◆ **What is required**: Copy every line of the entries that includes the word "jeudi".

◆ **Records shown**:
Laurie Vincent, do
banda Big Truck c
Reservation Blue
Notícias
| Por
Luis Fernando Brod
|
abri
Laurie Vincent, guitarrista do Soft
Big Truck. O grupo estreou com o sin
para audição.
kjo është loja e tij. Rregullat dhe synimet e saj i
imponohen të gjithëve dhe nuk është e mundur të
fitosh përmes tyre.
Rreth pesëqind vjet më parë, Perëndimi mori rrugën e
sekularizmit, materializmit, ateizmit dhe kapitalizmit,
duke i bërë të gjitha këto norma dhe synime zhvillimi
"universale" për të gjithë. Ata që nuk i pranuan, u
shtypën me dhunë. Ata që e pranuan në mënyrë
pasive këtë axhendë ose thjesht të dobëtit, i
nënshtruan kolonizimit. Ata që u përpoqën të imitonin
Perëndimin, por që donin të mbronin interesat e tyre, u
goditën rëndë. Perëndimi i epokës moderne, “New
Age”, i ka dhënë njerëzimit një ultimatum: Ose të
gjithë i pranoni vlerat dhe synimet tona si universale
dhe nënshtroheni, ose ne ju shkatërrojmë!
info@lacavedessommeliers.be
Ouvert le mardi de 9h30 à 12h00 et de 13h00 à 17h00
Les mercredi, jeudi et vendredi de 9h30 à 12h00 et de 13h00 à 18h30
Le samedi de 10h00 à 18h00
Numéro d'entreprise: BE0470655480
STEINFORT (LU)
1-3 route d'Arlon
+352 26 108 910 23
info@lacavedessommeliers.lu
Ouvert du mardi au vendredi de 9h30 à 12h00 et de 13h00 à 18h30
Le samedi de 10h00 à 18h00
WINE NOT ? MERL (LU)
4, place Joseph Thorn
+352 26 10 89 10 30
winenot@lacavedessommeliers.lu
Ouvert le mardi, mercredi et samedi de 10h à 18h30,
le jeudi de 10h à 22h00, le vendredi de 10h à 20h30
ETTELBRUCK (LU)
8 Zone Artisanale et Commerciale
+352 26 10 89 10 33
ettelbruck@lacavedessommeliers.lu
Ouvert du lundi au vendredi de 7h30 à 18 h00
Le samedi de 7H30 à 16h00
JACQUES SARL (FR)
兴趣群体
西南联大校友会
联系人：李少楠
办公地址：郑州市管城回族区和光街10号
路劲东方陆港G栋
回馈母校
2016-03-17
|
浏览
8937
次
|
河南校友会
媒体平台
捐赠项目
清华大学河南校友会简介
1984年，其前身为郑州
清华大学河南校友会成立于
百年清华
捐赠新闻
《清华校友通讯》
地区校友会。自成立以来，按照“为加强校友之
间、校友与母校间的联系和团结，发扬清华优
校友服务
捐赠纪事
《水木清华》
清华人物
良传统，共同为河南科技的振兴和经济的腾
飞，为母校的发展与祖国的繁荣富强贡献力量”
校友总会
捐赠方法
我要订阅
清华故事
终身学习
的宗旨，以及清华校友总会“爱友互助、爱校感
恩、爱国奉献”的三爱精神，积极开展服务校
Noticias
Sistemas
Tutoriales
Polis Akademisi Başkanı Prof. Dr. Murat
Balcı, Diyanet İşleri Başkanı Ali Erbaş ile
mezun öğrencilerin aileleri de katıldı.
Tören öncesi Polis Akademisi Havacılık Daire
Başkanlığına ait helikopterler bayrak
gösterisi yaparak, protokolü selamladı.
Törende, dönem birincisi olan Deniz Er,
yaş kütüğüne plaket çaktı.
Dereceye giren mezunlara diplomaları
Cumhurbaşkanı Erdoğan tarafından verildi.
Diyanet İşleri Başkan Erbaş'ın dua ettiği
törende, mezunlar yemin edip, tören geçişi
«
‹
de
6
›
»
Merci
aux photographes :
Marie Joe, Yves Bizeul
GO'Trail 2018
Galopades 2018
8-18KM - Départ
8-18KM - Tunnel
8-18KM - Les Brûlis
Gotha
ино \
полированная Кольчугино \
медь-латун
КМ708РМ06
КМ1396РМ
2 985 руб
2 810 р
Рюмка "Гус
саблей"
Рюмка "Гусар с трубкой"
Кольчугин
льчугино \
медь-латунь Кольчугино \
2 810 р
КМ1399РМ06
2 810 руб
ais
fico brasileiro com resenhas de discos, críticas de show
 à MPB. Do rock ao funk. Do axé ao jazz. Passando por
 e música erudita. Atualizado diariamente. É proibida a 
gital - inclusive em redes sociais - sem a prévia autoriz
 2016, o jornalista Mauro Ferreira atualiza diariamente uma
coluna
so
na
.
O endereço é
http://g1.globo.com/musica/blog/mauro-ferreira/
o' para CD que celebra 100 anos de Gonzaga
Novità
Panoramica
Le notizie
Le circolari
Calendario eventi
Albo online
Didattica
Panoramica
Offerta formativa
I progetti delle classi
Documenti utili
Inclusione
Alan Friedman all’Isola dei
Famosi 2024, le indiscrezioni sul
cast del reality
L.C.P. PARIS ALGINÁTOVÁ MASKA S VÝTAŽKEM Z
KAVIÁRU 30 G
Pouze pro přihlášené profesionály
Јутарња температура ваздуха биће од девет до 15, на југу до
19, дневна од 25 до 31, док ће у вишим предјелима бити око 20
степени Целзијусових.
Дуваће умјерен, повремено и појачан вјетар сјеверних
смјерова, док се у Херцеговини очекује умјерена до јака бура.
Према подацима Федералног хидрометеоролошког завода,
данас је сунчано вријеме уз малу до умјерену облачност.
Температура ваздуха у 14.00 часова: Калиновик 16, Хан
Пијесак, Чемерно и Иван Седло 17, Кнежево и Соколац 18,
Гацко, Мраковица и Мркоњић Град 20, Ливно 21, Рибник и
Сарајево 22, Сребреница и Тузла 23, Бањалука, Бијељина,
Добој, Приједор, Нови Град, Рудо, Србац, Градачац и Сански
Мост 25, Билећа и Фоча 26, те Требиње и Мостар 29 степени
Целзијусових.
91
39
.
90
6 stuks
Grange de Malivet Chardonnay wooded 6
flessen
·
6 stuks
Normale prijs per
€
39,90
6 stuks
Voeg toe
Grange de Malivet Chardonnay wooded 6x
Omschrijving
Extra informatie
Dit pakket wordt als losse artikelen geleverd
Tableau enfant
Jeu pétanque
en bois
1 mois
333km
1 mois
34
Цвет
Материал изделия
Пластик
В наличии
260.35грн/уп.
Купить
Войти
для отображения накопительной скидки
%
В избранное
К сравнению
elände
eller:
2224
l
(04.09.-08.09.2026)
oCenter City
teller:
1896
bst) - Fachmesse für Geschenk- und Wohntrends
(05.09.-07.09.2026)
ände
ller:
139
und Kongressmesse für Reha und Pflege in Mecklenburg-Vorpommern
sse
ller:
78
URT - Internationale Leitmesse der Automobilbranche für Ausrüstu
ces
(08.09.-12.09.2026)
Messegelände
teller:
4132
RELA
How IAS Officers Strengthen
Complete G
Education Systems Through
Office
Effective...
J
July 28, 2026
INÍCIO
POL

◆ **Finished task**:
Les mercredi, jeudi et vendredi de 9h30 à 12h00 et de 13h00 à 18h30
le jeudi de 10h à 22h00, le vendredi de 10h à 20h30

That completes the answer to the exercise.